When former Massachusetts Governor Mitt Romney ended months of speculation by announcing his candidacy for president, he brought star power to a field of lesser-known Republicans striving to establish a national base. Romney’s political experience and name recognition could prove formidable in the 2012 election.
Last month’s Republican presidential debate saw admirable policy analysis by former Godfather Pizza CEO Herman Cain and blunt talk by Texas Representative Ron Paul — and little else of great interest. The national media concluded that the GOP would be in dire trouble in ’12 unless a candidate of national repute joined the fold.
While former House Speaker Newt Gingrich, who recently announced his candidacy, certainly has a national reputation, his campaign is playing defense on questions about his lack of support for GOP spending cuts and about his personal life. Gingrich has had multiple divorces and personal affairs.
Sarah Palin, the former governor of Alaska turned reality TV host, has tantalized the media with her potential candidacy, but she has yet to make a final determination. While Palin arguably may have a more idyllic family life than Gingrich, questions remain about whether she has the intellectual heft to become a viable presidential candidate.
This leads to Romney, perhaps the GOP’s best chance to defeat the fund-raising powerhouse and campaign juggernaut that Barack Obama proved to be in 2008. Romney’s favorable attributes include his ability to speak intelligently about economic issues, something that most of his primary opponents (save Herman Cain) will be unable to match.

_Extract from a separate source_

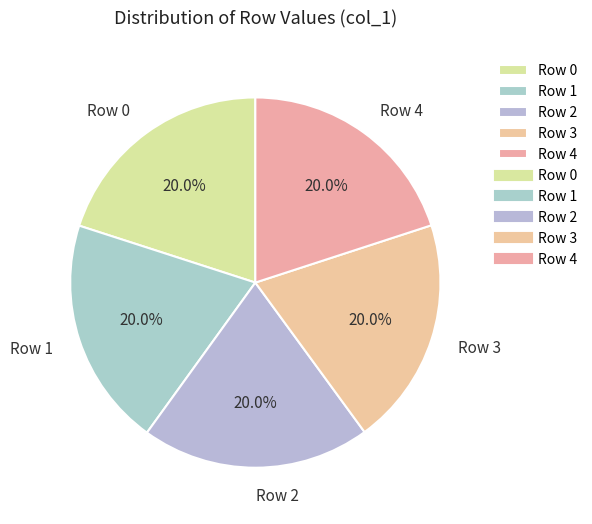

What percentage do Row 2 and Row 0 together represent?

40.0%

A second favorable is that Romney, if he can survive questions about how truly socially conservative he is (formerly pro-choice), would be palatable in the general election to independent voters who disapprove of the hard-right social stances of the Tea Party-led GOP, but who similarly disapprove of the manner in which Obama has led with respect to economic and foreign affairs.
Romney, at this juncture, has two liabilities that must be overcome to win the GOP primary. The first is his own version of universal health care he put in place in Massachusetts. Democrats now swear it was a partial template for the Affordable Care Act, known in Republican circles as Obamacare.
In recent weeks, Romney has deftly dodged these claims by suggesting that the individual states — not the federal government — reserve the right to decide this issue.
Romney has also argued that having been a Republican governor of a strongly liberal Democrat state, his health-care law was a better alternative than allowing the status quo to remain, when costs were set to destroy Massachusetts’ economy.
A second perceived liability is Romney’s Mormon faith. Romney’s supporters certainly will argue that a candidate’s faith is not as important as it was 50 years ago, when John F. Kennedy became the first Roman Catholic to be elected president. To an extent, even Obama’s election three years ago suggests that candidates with strong messages can overcome liabilities based upon religion or race.
But the fact still remains that any GOP contender must score well in the Deep South, which remains largely a bastion of Southern Baptists and religious evangelicals, some of whom who still view the Mormon faith as a cult rather than a legitimate sect of Christianity.
That mindset will prove difficult to overcome unless Romney is somehow able to explain the theological aspects of his faith in a manner that does not sound like talking points handed down from his political handlers. Or, Romney must explain in careful detail how his personal values are aligned with those issues that draw evangelicals to the polls, including abortion and same-sex marriage.
If successful in this regard without sounding like the second coming of Patrick Buchanan, then the 2012 general election that some observers believe will end in an a rout by Obama could prove closer than expected.